- **Problem to work on**
From the records below, copy each line in which the string "Restoration" occurs.
+++ Material for this task
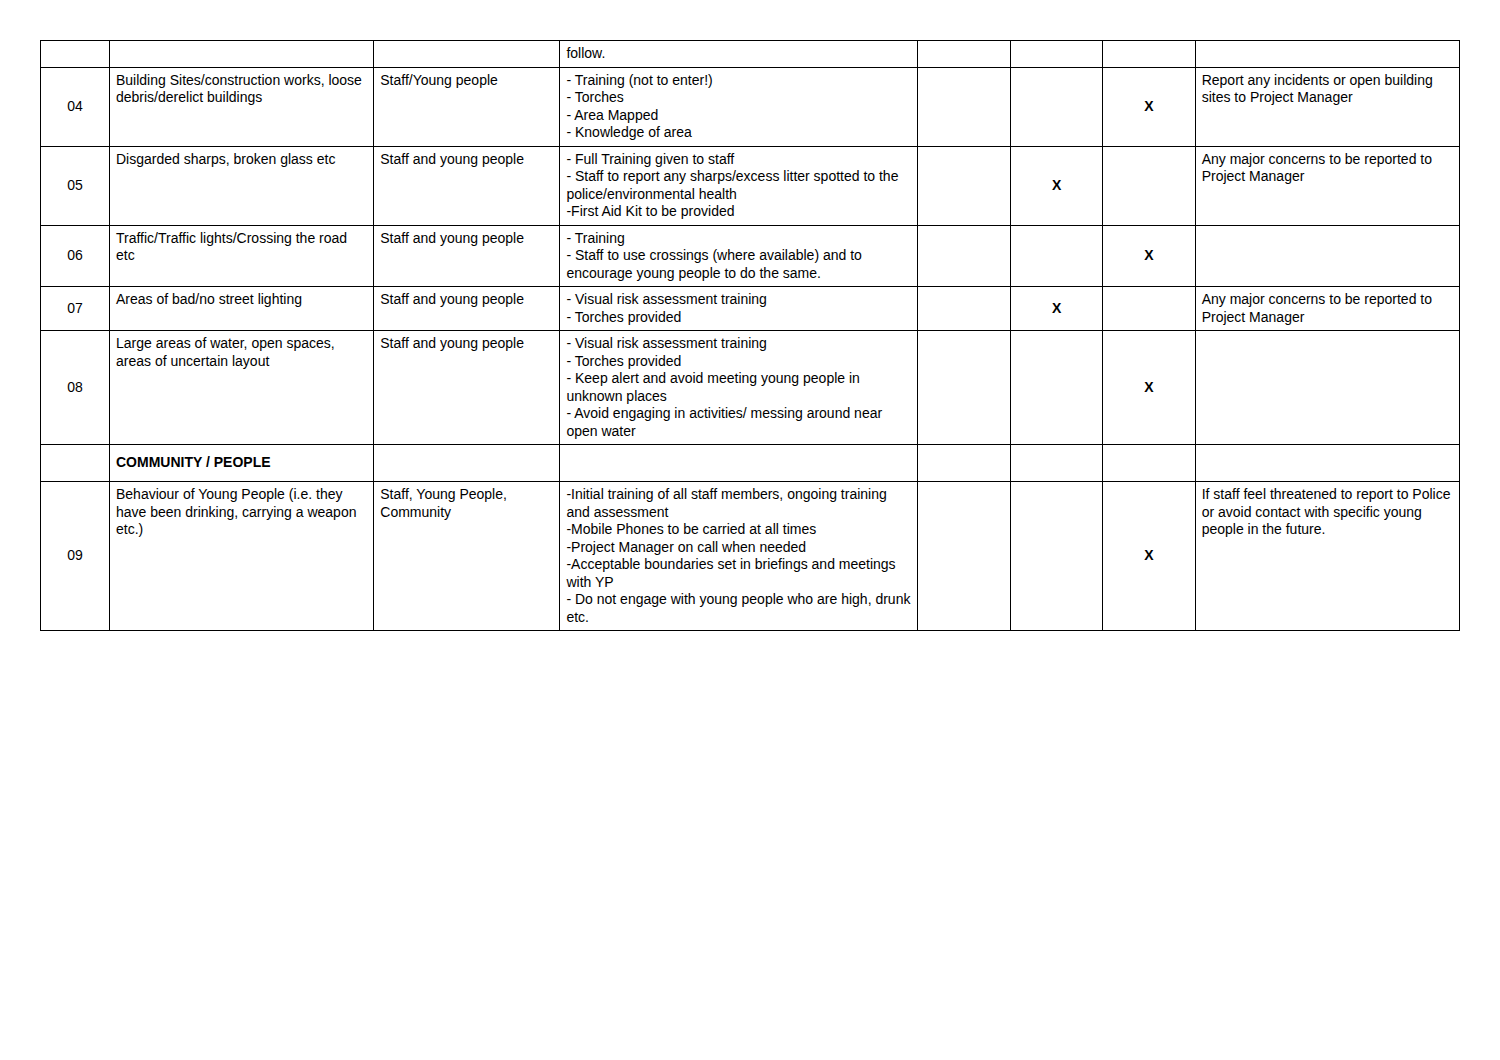| | | | follow. | | | | |
| 04 | Building Sites/construction works, loose debris/derelict buildings | Staff/Young people | - Training (not to enter!) - Torches - Area Mapped - Knowledge of area | | | X | Report any incidents or open building sites to Project Manager |
| 05 | Disgarded sharps, broken glass etc | Staff and young people | - Full Training given to staff - Staff to report any sharps/excess litter spotted to the police/environmental health -First Aid Kit to be provided | | X | | Any major concerns to be reported to Project Manager |
| 06 | Traffic/Traffic lights/Crossing the road etc | Staff and young people | - Training - Staff to use crossings (where available) and to encourage young people to do the same. | | | X | |
| 07 | Areas of bad/no street lighting | Staff and young people | - Visual risk assessment training - Torches provided | | X | | Any major concerns to be reported to Project Manager |
| 08 | Large areas of water, open spaces, areas of uncertain layout | Staff and young people | - Visual risk assessment training - Torches provided - Keep alert and avoid meeting young people in unknown places - Avoid engaging in activities/ messing around near open water | | | X | |
| | COMMUNITY / PEOPLE | | | | | | |
| 09 | Behaviour of Young People (i.e. they have been drinking, carrying a weapon etc.) | Staff, Young People, Community | -Initial training of all staff members, ongoing training and assessment -Mobile Phones to be carried at all times -Project Manager on call when needed -Acceptable boundaries set in briefings and meetings with YP - Do not engage with young people who are high, drunk etc. | | | X | If staff feel threatened to report to Police or avoid contact with specific young people in the future. |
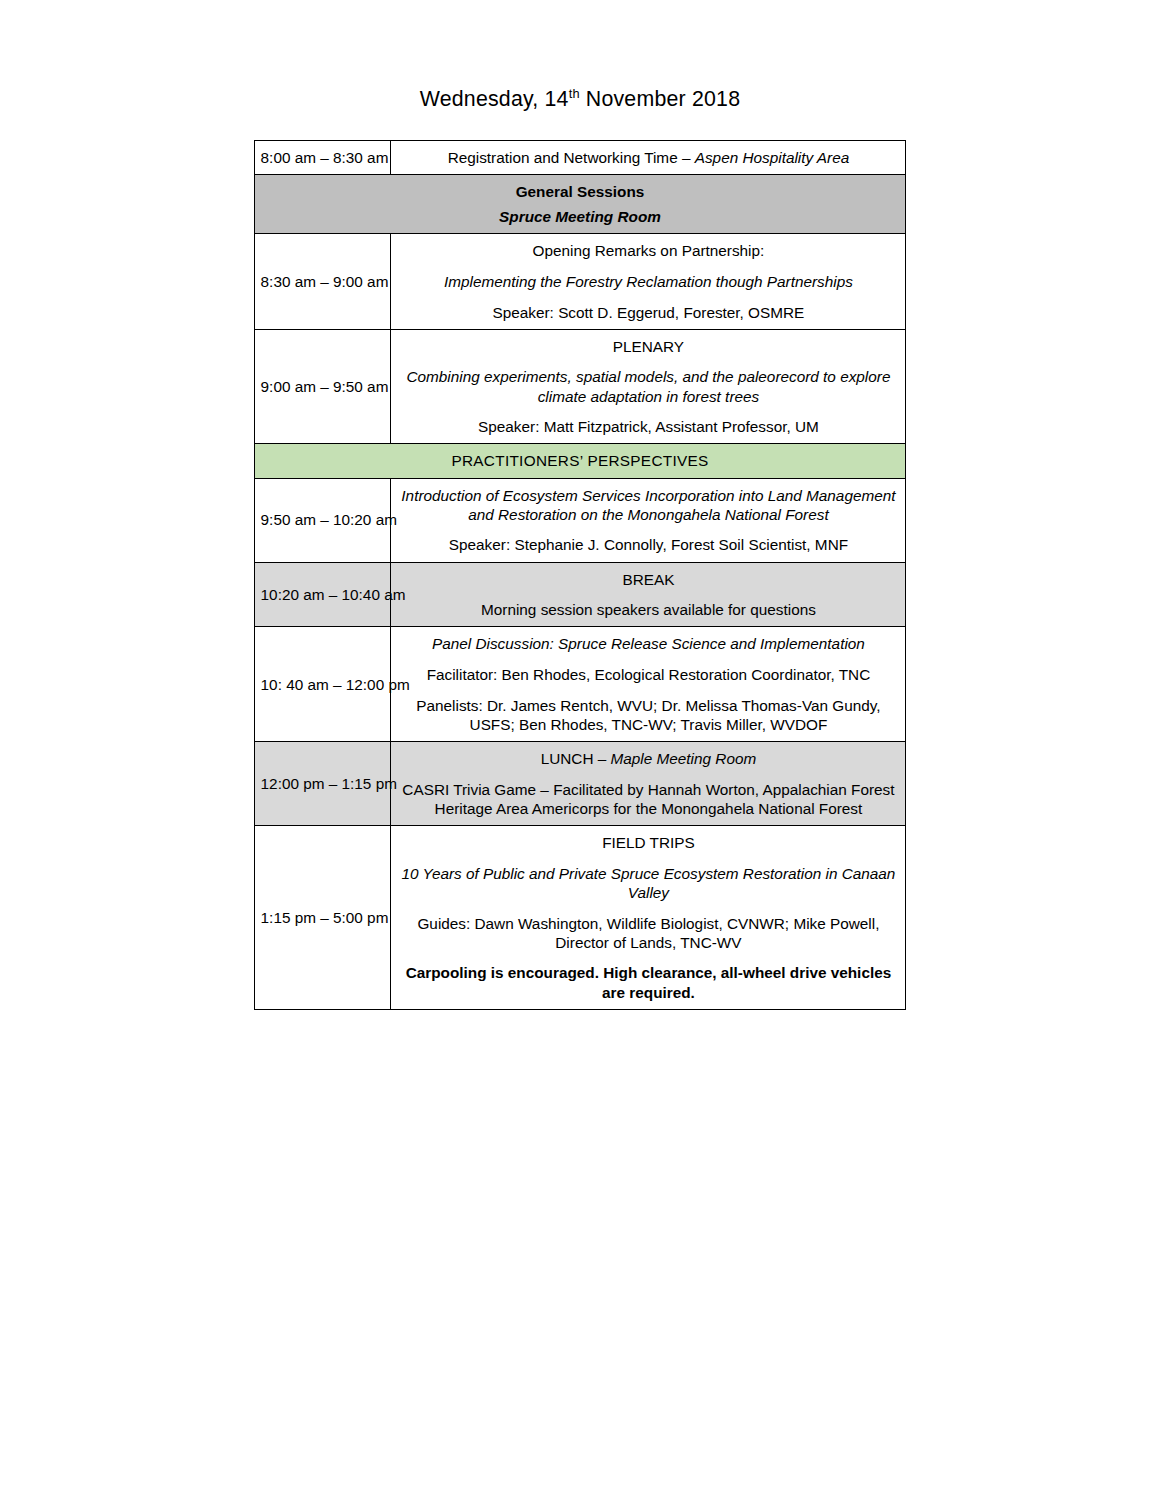Wednesday, 14th November 2018
| 8:00 am – 8:30 am | Registration and Networking Time – Aspen Hospitality Area |
| General Sessions Spruce Meeting Room |
| 8:30 am – 9:00 am | Opening Remarks on Partnership: Implementing the Forestry Reclamation though Partnerships Speaker: Scott D. Eggerud, Forester, OSMRE |
| 9:00 am – 9:50 am | PLENARY Combining experiments, spatial models, and the paleorecord to explore climate adaptation in forest trees Speaker: Matt Fitzpatrick, Assistant Professor, UM |
| PRACTITIONERS’ PERSPECTIVES |
| 9:50 am – 10:20 am | Introduction of Ecosystem Services Incorporation into Land Management and Restoration on the Monongahela National Forest Speaker: Stephanie J. Connolly, Forest Soil Scientist, MNF |
| 10:20 am – 10:40 am | BREAK Morning session speakers available for questions |
| 10: 40 am – 12:00 pm | Panel Discussion: Spruce Release Science and Implementation Facilitator: Ben Rhodes, Ecological Restoration Coordinator, TNC Panelists: Dr. James Rentch, WVU; Dr. Melissa Thomas-Van Gundy, USFS; Ben Rhodes, TNC-WV; Travis Miller, WVDOF |
| 12:00 pm – 1:15 pm | LUNCH – Maple Meeting Room CASRI Trivia Game – Facilitated by Hannah Worton, Appalachian Forest Heritage Area Americorps for the Monongahela National Forest |
| 1:15 pm – 5:00 pm | FIELD TRIPS 10 Years of Public and Private Spruce Ecosystem Restoration in Canaan Valley Guides: Dawn Washington, Wildlife Biologist, CVNWR; Mike Powell, Director of Lands, TNC-WV Carpooling is encouraged. High clearance, all-wheel drive vehicles are required. |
++++++
- **Completed task**
| 9:50 am – 10:20 am | Introduction of Ecosystem Services Incorporation into Land Management and Restoration on the Monongahela National Forest Speaker: Stephanie J. Connolly, Forest Soil Scientist, MNF |
| 10: 40 am – 12:00 pm | Panel Discussion: Spruce Release Science and Implementation Facilitator: Ben Rhodes, Ecological Restoration Coordinator, TNC Panelists: Dr. James Rentch, WVU; Dr. Melissa Thomas-Van Gundy, USFS; Ben Rhodes, TNC-WV; Travis Miller, WVDOF |
| 1:15 pm – 5:00 pm | FIELD TRIPS 10 Years of Public and Private Spruce Ecosystem Restoration in Canaan Valley Guides: Dawn Washington, Wildlife Biologist, CVNWR; Mike Powell, Director of Lands, TNC-WV Carpooling is encouraged. High clearance, all-wheel drive vehicles are required. |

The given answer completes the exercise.